Has anyone ever seen such a thing?  I have a line on a nice old Clausing and the only thing that is making me hesitant is lack of metric threading ability.  Most of my work is old'ish European motorcycles, so metric threading would be very nice.  Of course, I could probably fill my my tap and die collection for less than a transposing gear would cost, but I would like to know if they were ever made.


----------



## wa5cab (Oct 2, 2016)

I would recommend calling Clausing and asking for Tech Support on old Clausing equipment.  Atlas worked out how to cut metric threads on an Imperial based machine before WW-II.  Perhaps they did for the Clausing machines as well (after they bought Clausing).  I can't find any evidence that Clausing ever printed threading charts with drawings showing where to put the standard gears, so I can't work out how to do it.


----------



## wa5cab (Oct 2, 2016)

I forgot to add that on the Atlas machines, it just takes a few more change gears than the standard set, both on a change gear and a QC machine.  Most of the solutions are not exact but the error is typically in the fourth decimal position.  Not close enough to make a lead screw but close enough for up to several diameter.


----------



## Enderw88 (Oct 2, 2016)

wa5cab said:


> I forgot to add that on the Atlas machines, it just takes a few more change gears than the standard set, both on a change gear and a QC machine.  Most of the solutions are not exact but the error is typically in the fourth decimal position.  Not close enough to make a lead screw but close enough for up to several diameter.



Thank you. 


Sent from my iPhone using Tapatalk Pro


----------



## wa5cab (Oct 2, 2016)

Another addendum - some of the metric threads shown on the Atlas change gear type threading charts also required a special spacer (gear) that was smaller in diameter than the 20T gear (smallest double-keyed one that Atlas made) or regular spacer (same OD as the 20T gear).  And another part that I forget the details of.  The Atlas MOLO said to make the special spacer by turning down the OD of a 20T gear or standard spacer (probably because the spacers also have to be double-keyed).  I don't mean to imply that the Atlas special parts might fit the Clausing but that it might take more than just additional stock gears.

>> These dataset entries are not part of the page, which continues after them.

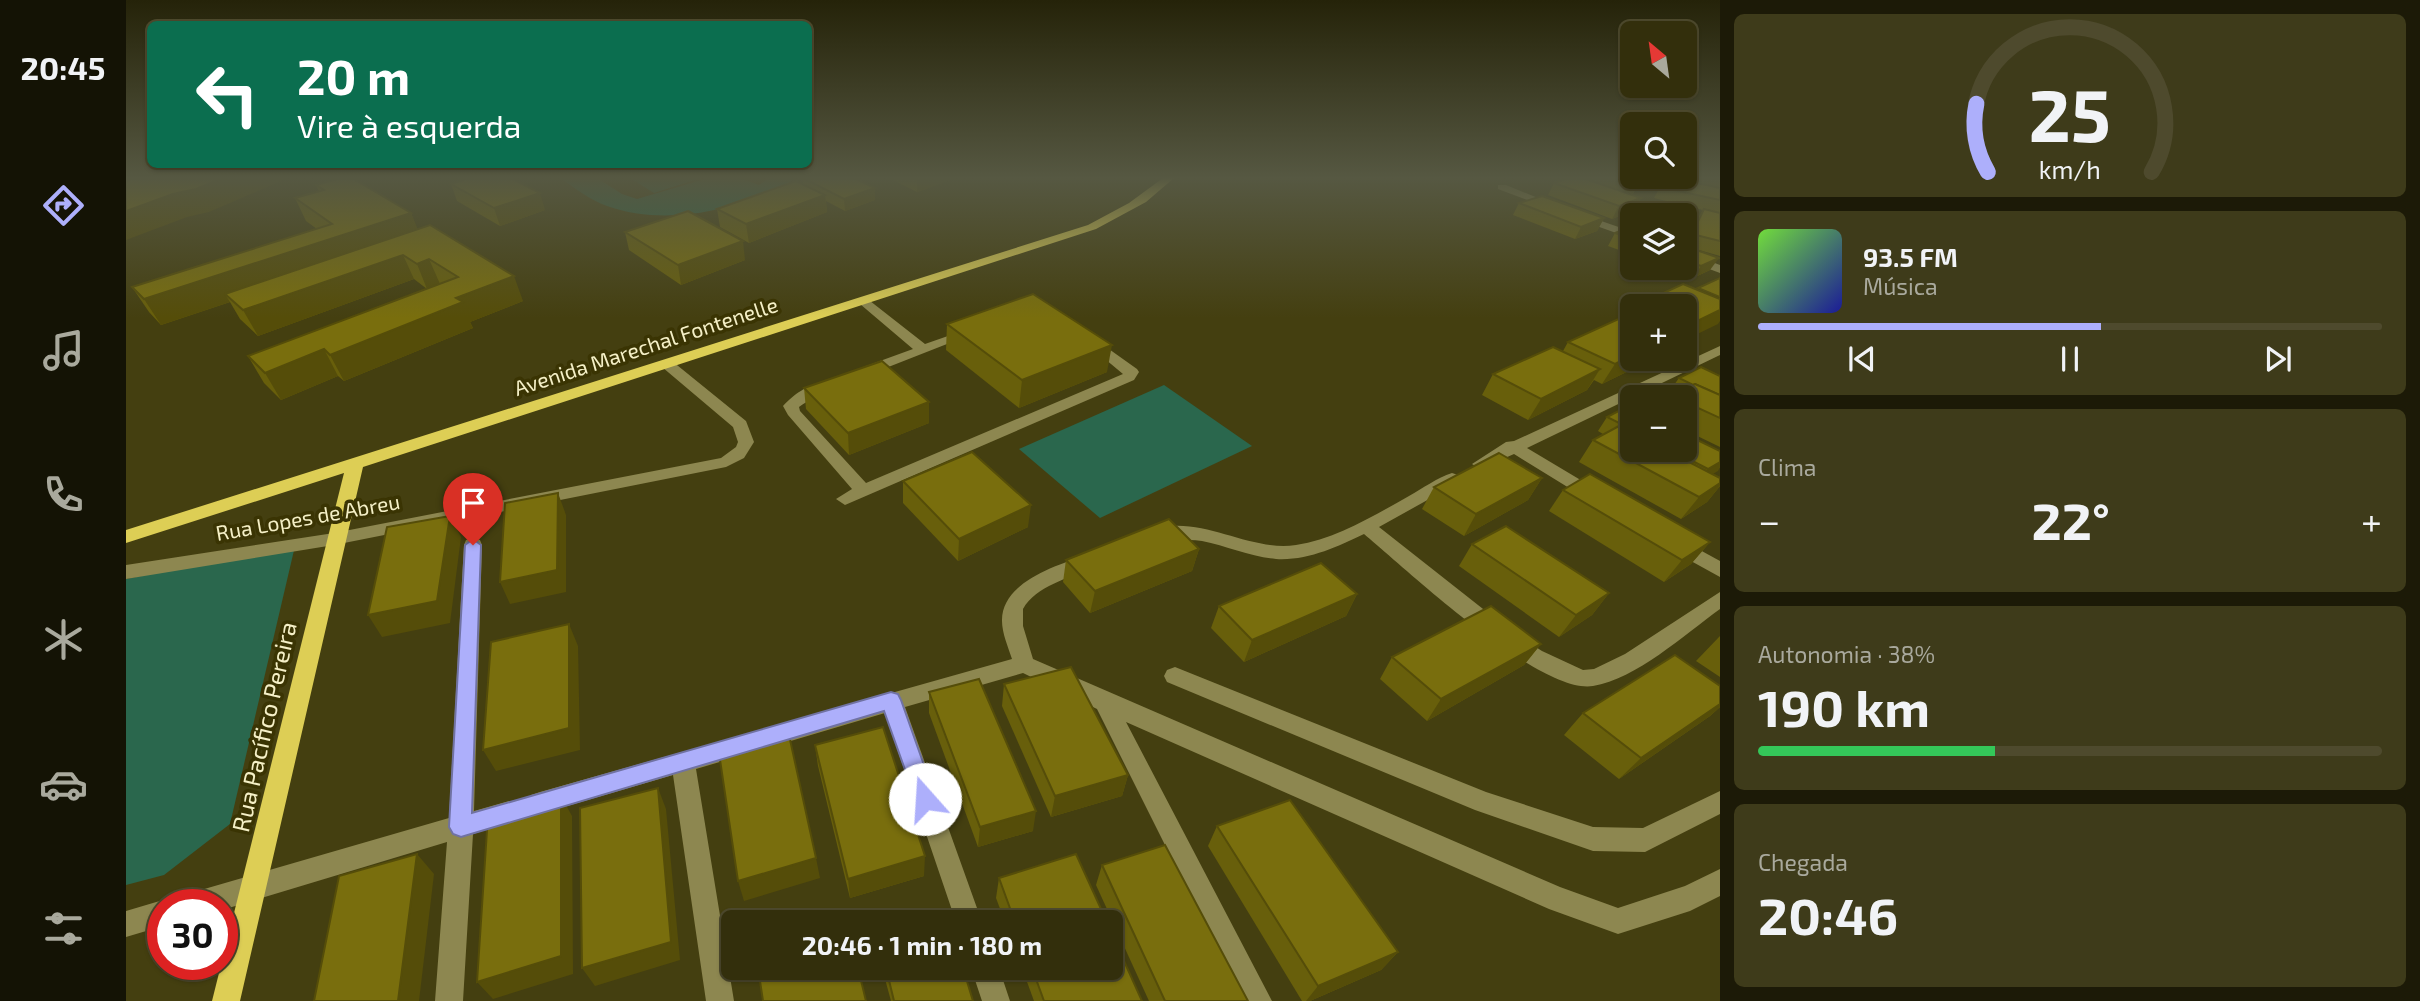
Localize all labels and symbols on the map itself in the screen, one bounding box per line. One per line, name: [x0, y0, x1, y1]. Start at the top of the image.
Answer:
north arrow: [1620, 21, 1698, 98]
street label: Avenida Marechal Fontenelle: [510, 291, 781, 400]
pin: [443, 473, 503, 545]
street label: Rua Lopes de Abreu: [214, 488, 402, 545]
street label: Rua Pacífico Pereira: [225, 619, 302, 835]
position arrow: [888, 762, 962, 836]
speed limit sign: 30: [147, 889, 238, 980]

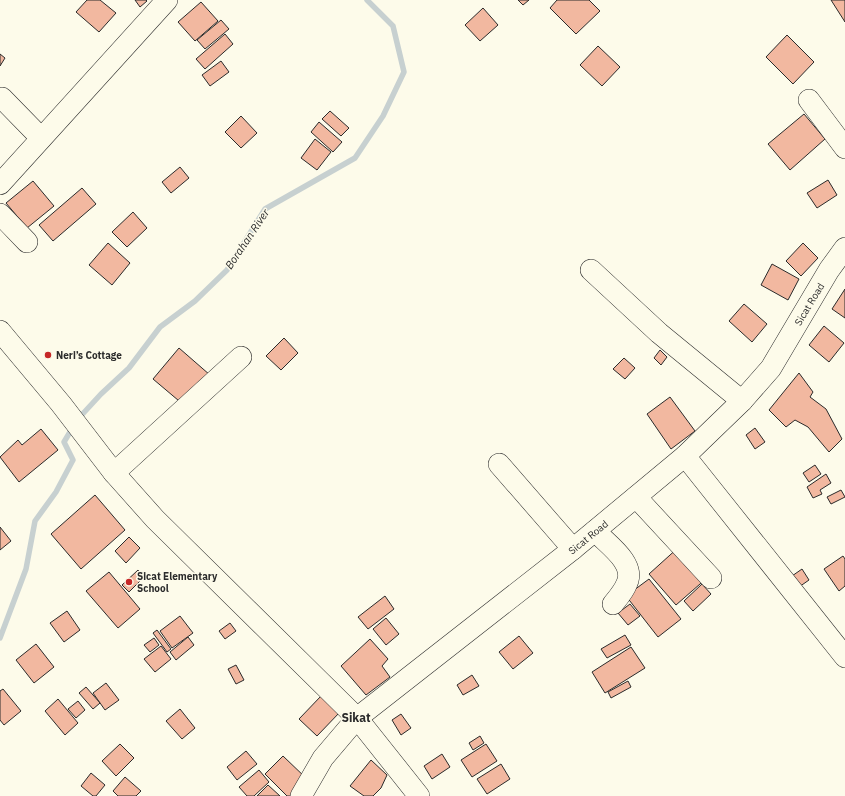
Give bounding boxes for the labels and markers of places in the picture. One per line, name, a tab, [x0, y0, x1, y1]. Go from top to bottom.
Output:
place label: Neri’s Cottage	[56, 349, 122, 362]
marker: Neri’s Cottage	[43, 350, 53, 360]
place label: Sicat Elementary School	[137, 570, 218, 595]
marker: Sicat Elementary School	[124, 577, 134, 587]

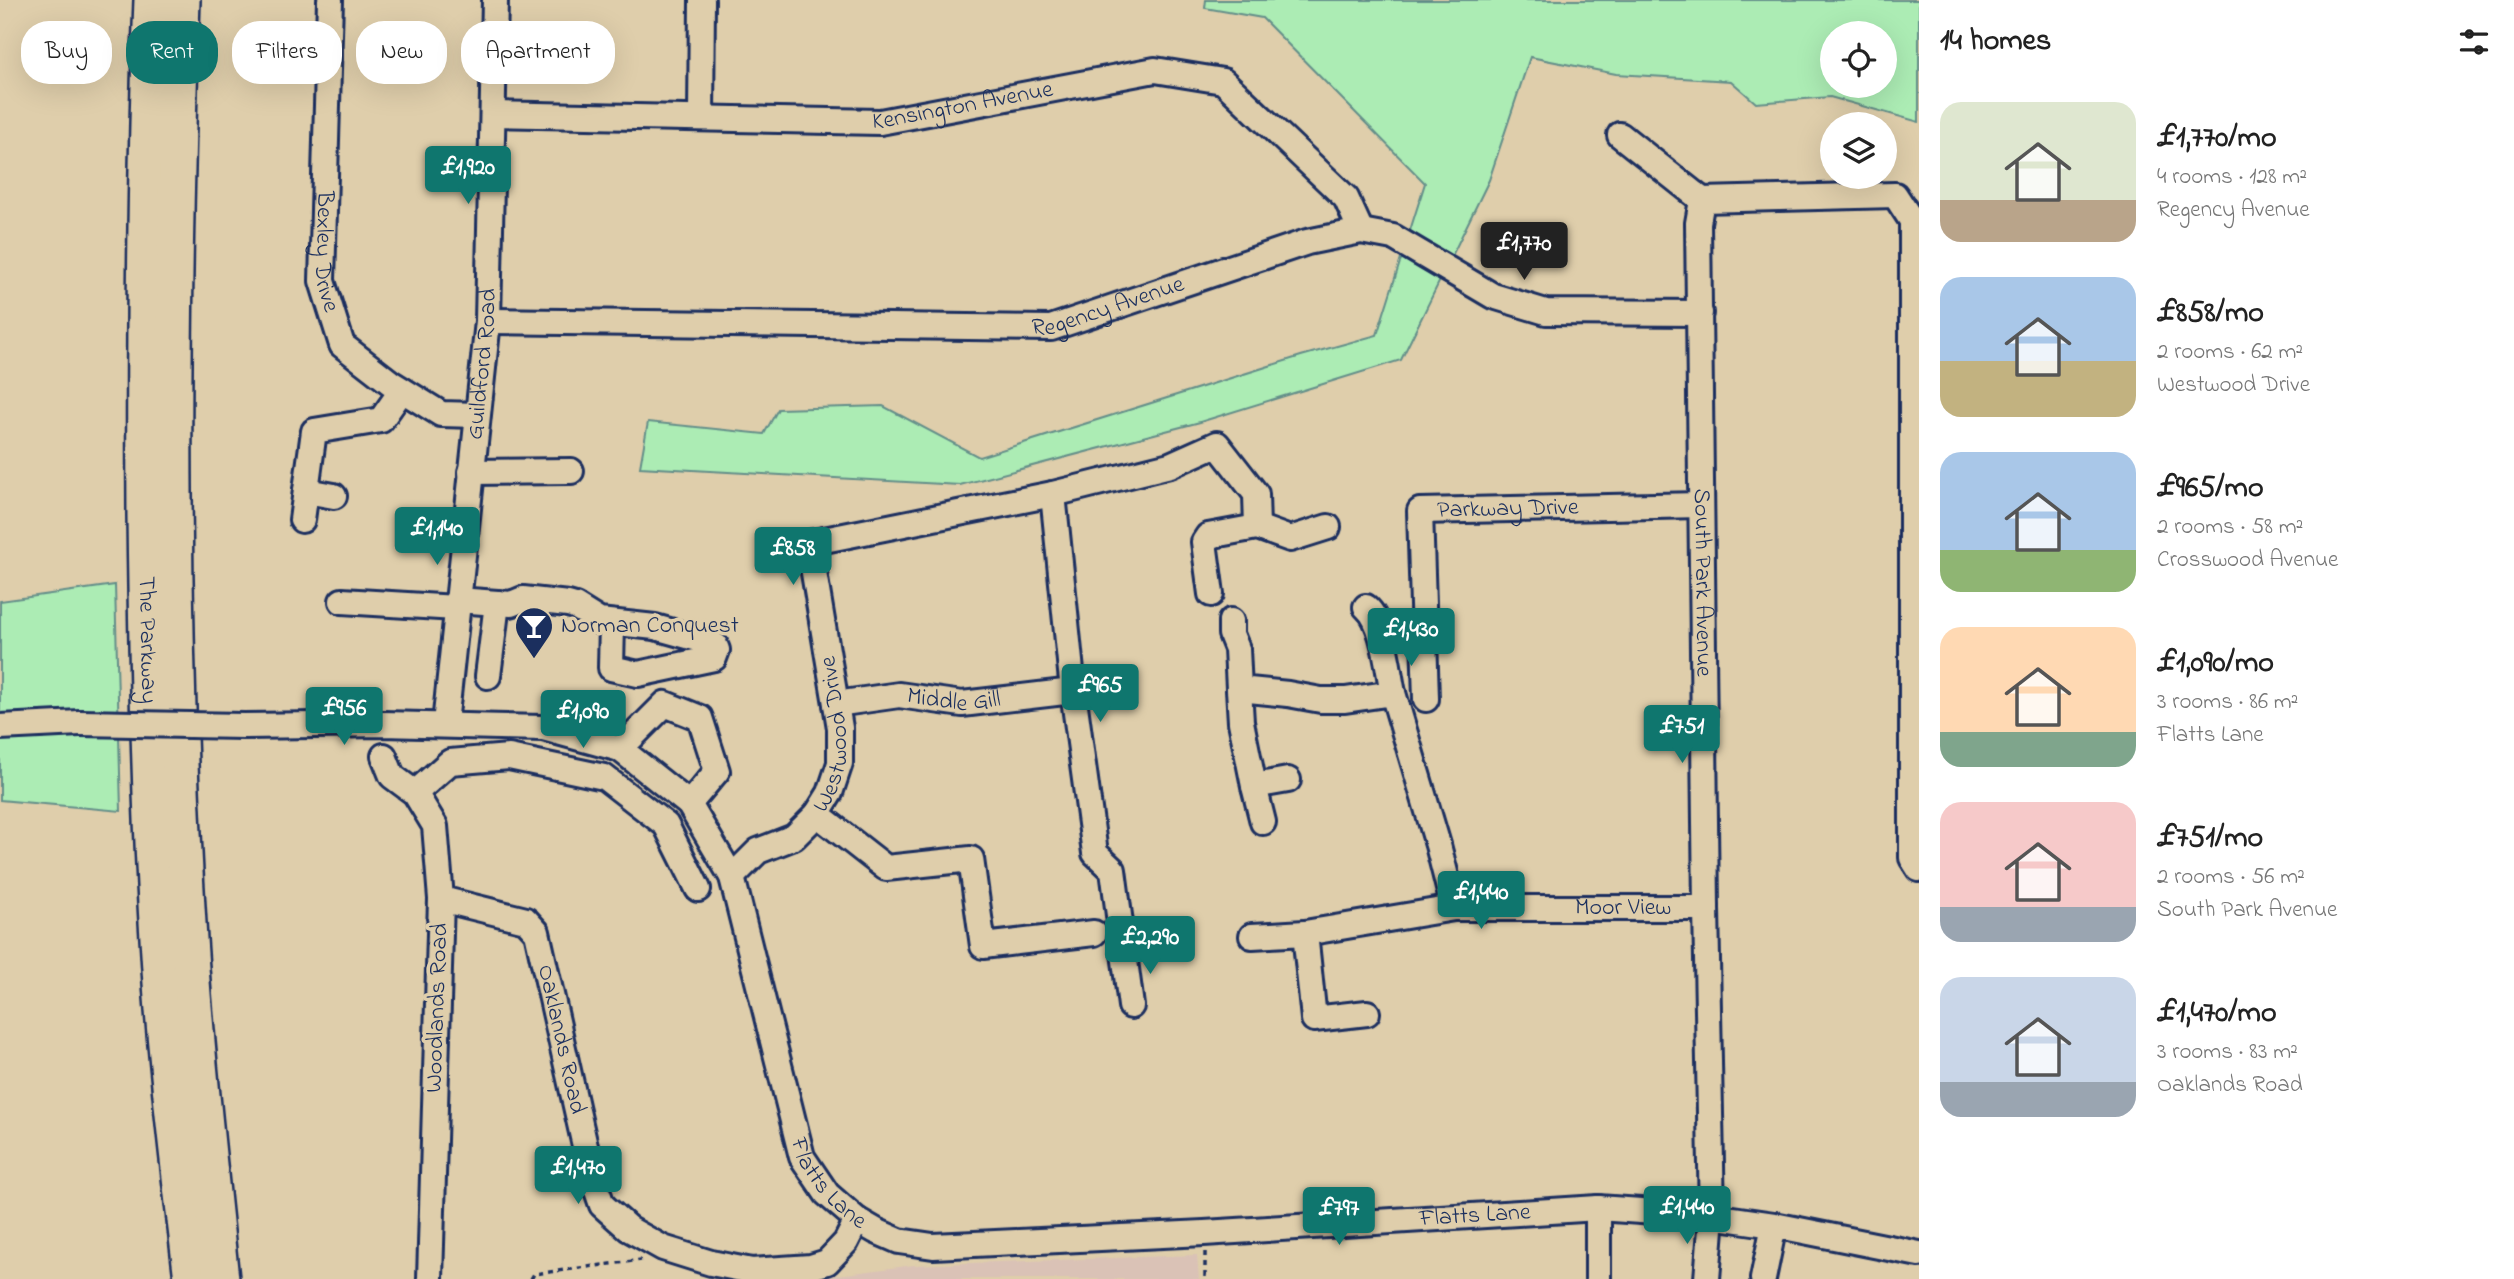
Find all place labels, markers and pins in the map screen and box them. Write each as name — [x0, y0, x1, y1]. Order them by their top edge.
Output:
pin: £1,920 — [411, 146, 525, 206]
pin: £1,770 — [1467, 222, 1581, 282]
pin: £1,140 — [380, 508, 494, 567]
pin: £858 — [752, 528, 834, 587]
bar icon: Norman Conquest — [513, 605, 555, 660]
pin: £1,430 — [1354, 608, 1468, 668]
place label: Norman Conquest — [561, 609, 739, 644]
pin: £965 — [1059, 664, 1141, 724]
pin: £956 — [303, 688, 385, 747]
pin: £1,090 — [526, 690, 640, 750]
pin: £751 — [1641, 706, 1723, 765]
pin: £1,440 — [1424, 872, 1538, 931]
pin: £2,290 — [1093, 916, 1207, 976]
pin: £1,470 — [521, 1146, 635, 1206]
pin: £1,440 — [1630, 1186, 1744, 1246]
pin: £797 — [1298, 1188, 1380, 1247]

Another thing that I'll mention is that an Atlas owner in South Africa (not the Atlas factory) figured out that he could get 1.0, 1.25 and 1.5 mm pitch without swapping out gears on the banjo by replacing the pair of 48T gears on the banjo that actually drive the QCGB with the 52/44T combo.  The Atlas sysem has a 40T sliding gear than can be moved in or out to mesh with the 16/32T pivot gear on the tumbler.  With the sliding gear OUT, it drove the 52T gear as an Idler, which in turn drove the gear box.  And all of the gearbox settings from 8 tpi to 96 tpi still worked the same.  With the sliding gear IN. it drove the 44T gear which turned the 52T gear as a compound gear.  Then setting the gearbox to 60, 48 or 40 tpi gave 1.0, 1.25 or 1.5 mm.  You lost 4 to 7.5 tpi capability. which aren't commonly used.  Whether other gearbox selector settings would give other valid metric pitches or not, he didn't say.  Those three pitches must have been all that he was interested in.

The Clausing QCGB equipped 100 or 4800 Series lathes use different pitch gears on the banjo and tumbler so the numbers above won't work (and 60 tpi isn't an option on the Clausing).  But maybe someone figured out something similar.


----------